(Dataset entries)
↓

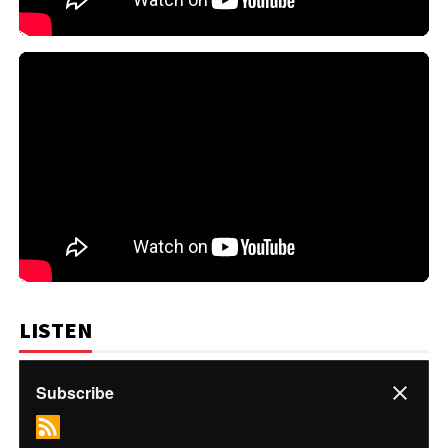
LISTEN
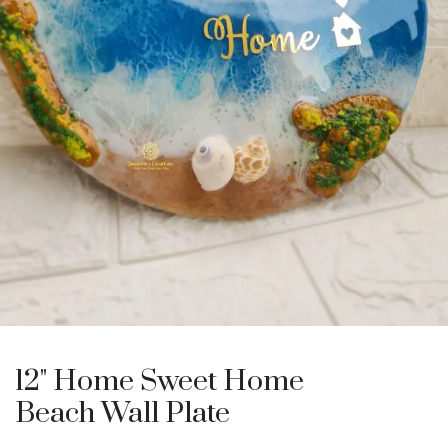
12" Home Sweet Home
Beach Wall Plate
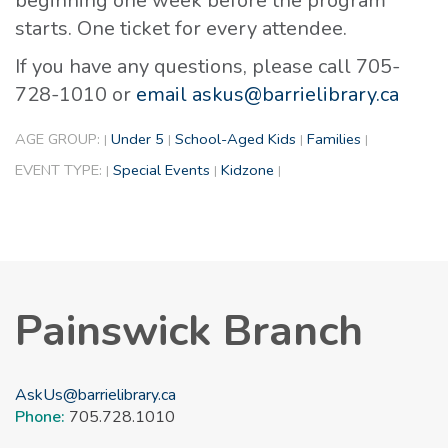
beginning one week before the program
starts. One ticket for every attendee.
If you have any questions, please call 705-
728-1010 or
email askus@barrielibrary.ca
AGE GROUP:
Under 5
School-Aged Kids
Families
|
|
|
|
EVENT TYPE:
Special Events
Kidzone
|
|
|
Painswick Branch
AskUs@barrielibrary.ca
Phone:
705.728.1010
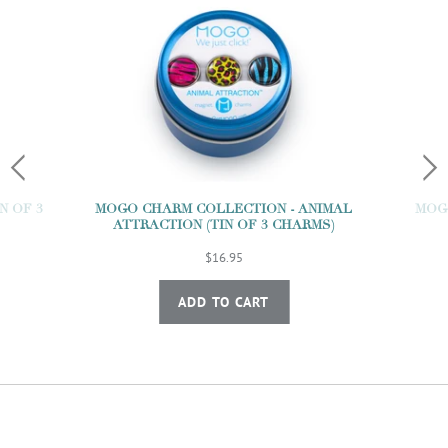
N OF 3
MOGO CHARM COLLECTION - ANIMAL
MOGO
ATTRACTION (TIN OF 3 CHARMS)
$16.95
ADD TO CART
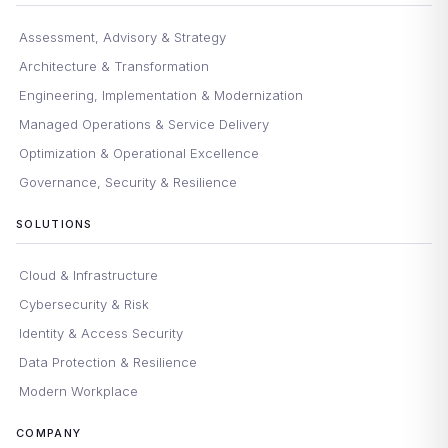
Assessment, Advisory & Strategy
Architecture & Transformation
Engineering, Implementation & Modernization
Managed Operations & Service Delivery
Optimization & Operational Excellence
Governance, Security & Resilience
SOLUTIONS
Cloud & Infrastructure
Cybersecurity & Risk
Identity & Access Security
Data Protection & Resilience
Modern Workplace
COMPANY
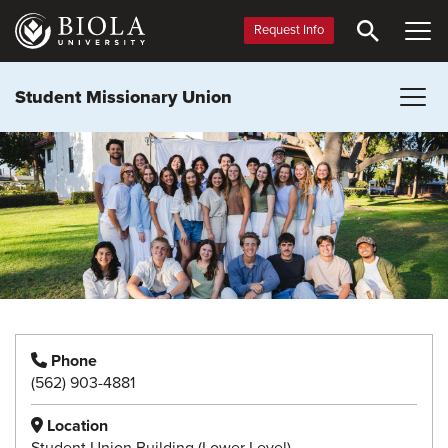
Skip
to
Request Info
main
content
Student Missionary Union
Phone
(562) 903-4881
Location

↑
↓

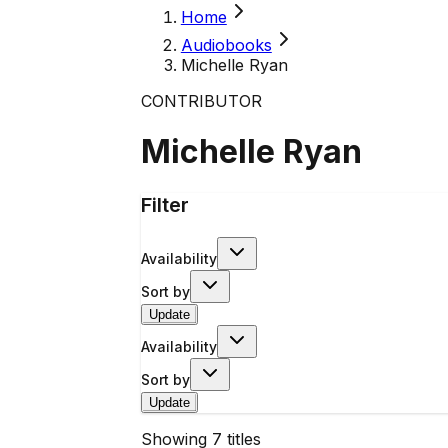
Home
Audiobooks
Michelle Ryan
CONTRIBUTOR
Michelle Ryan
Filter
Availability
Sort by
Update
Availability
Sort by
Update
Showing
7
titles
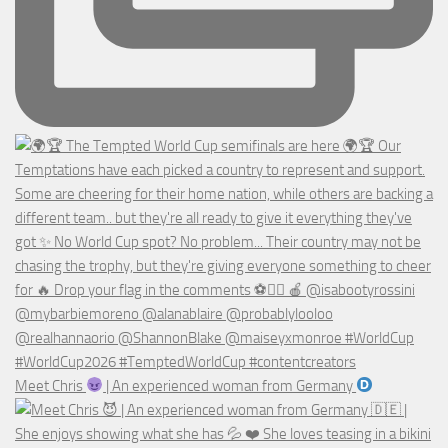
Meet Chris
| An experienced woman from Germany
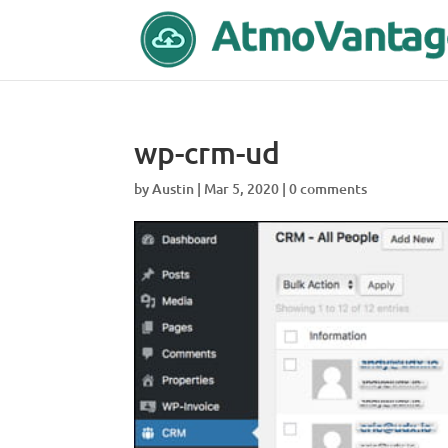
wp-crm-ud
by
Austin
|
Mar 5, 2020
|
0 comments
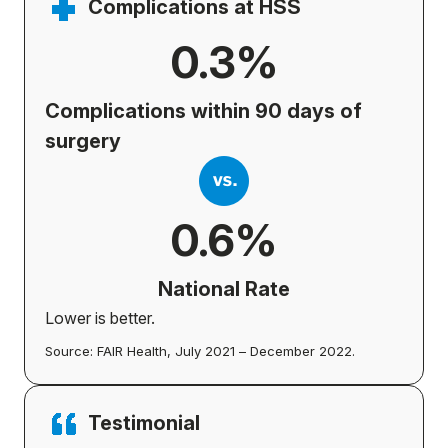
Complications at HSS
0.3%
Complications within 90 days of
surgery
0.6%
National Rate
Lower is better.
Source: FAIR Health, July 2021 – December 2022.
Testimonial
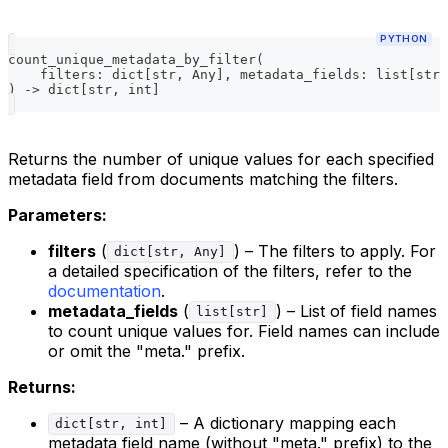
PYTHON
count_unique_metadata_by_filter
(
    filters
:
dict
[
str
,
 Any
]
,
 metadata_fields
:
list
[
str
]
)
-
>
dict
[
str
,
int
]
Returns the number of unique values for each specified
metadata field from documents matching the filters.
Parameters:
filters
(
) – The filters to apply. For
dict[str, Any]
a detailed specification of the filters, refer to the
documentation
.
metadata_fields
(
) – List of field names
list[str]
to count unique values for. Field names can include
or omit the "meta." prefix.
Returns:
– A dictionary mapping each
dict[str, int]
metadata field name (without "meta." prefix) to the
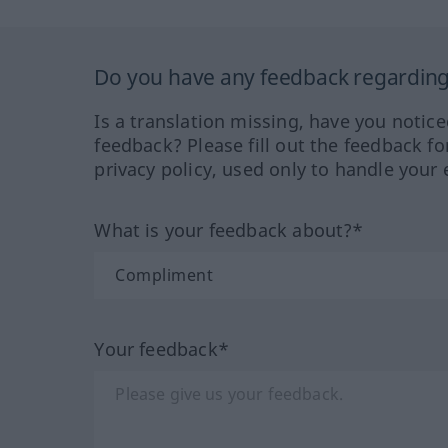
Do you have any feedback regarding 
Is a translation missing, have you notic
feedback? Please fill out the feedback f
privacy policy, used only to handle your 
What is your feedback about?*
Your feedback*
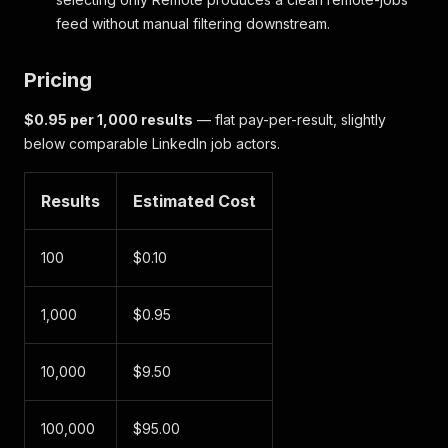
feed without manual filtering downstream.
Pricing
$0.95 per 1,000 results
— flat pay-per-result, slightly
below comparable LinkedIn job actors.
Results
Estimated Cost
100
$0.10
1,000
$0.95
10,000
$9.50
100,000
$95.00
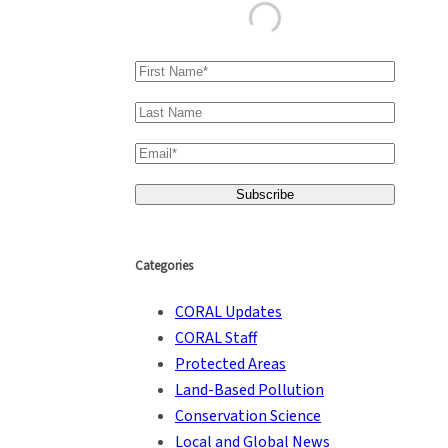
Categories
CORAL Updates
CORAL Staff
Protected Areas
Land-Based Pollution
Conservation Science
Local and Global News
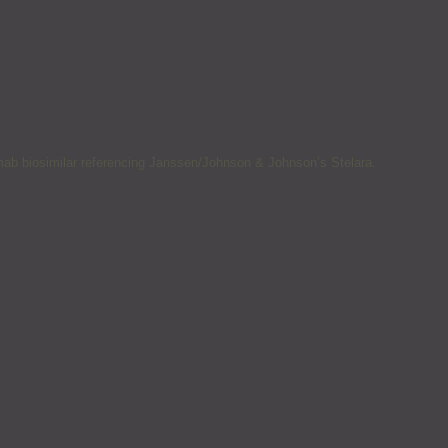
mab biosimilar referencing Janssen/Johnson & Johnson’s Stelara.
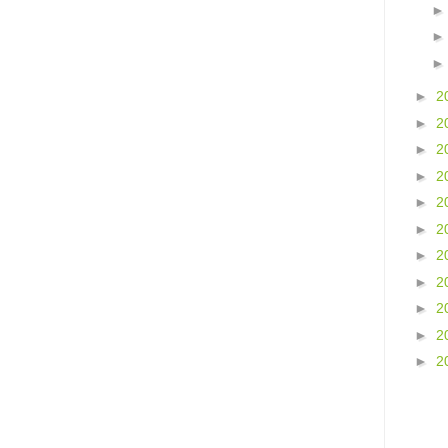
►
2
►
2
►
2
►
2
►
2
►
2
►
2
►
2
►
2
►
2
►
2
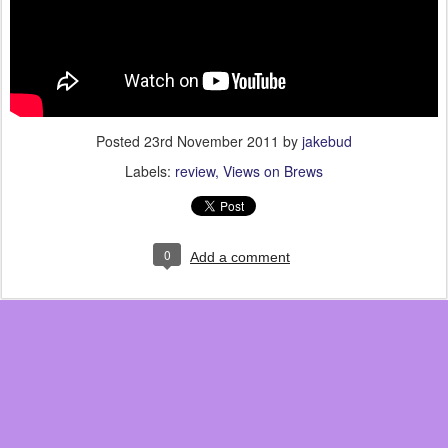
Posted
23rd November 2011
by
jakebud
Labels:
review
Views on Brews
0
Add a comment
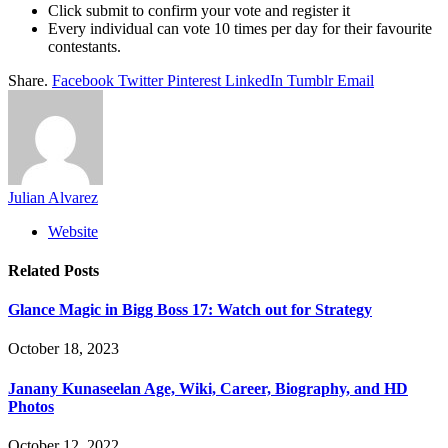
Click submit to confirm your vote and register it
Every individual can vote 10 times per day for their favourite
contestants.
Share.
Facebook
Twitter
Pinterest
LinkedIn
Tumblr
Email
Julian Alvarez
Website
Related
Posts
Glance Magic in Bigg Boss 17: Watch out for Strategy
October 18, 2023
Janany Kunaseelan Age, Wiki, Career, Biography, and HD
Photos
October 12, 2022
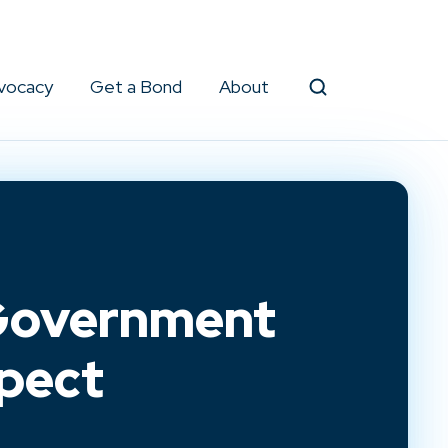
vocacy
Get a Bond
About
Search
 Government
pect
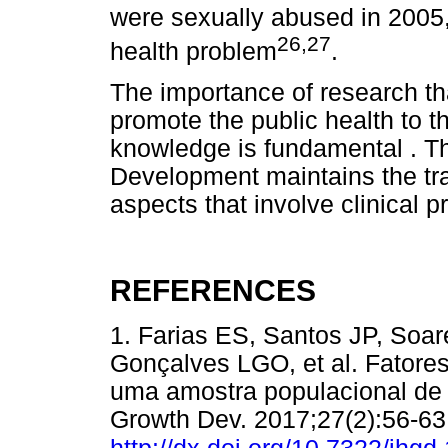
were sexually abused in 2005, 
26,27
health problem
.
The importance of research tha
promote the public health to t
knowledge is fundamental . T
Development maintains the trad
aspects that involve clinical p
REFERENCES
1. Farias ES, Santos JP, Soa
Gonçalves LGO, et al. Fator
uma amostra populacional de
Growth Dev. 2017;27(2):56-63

↑

TASK GOAL —
Filter the records down to the lines containing the word "feedback", and copy those.

TASK SOLUTION —
Do you have any feedback regarding 
feedback? Please fill out the feedback f
What is your feedback about?*
Your feedback*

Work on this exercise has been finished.